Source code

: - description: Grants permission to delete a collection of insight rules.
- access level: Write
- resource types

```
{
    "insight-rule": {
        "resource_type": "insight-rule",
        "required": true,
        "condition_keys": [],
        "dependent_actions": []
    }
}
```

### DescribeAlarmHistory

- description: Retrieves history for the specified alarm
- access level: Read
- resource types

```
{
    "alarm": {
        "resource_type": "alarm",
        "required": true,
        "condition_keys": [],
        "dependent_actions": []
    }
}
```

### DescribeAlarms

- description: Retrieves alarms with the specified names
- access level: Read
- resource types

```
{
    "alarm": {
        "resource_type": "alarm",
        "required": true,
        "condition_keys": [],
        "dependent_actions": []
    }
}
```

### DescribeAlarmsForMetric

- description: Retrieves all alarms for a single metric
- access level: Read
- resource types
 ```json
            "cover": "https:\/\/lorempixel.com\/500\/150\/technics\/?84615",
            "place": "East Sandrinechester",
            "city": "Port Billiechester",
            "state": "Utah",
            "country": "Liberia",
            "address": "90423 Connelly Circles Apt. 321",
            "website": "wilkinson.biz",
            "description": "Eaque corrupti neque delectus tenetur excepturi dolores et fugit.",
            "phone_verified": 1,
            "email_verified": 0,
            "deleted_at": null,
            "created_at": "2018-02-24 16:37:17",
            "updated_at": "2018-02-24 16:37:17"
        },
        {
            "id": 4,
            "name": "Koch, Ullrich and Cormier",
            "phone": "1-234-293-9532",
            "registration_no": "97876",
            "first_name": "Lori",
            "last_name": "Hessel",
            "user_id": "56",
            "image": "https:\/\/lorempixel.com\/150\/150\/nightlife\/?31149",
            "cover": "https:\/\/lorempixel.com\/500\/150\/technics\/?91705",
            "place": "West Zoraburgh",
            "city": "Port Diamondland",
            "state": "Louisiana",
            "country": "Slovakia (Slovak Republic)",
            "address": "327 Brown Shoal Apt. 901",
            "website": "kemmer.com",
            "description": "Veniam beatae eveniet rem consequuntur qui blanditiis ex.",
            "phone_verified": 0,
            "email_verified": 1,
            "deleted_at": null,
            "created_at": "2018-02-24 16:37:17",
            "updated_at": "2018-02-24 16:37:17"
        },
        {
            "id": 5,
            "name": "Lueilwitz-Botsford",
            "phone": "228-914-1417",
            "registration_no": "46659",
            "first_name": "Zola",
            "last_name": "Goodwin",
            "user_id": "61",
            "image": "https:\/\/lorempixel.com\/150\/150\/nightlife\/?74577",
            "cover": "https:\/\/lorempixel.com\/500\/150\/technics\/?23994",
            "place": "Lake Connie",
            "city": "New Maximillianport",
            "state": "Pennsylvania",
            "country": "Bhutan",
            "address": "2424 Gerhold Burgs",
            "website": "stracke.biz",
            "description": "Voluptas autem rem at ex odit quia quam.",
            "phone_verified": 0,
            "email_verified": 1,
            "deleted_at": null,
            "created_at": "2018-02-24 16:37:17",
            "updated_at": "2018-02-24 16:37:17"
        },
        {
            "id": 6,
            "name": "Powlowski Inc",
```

■ ■ ■ ■ ■ ■ ■

EXERCISE
Copy, from the material, each line that holds the string "image".

SOLVED EXERCISE
            "image": "https:\/\/lorempixel.com\/150\/150\/nightlife\/?31149",
            "image": "https:\/\/lorempixel.com\/150\/150\/nightlife\/?74577",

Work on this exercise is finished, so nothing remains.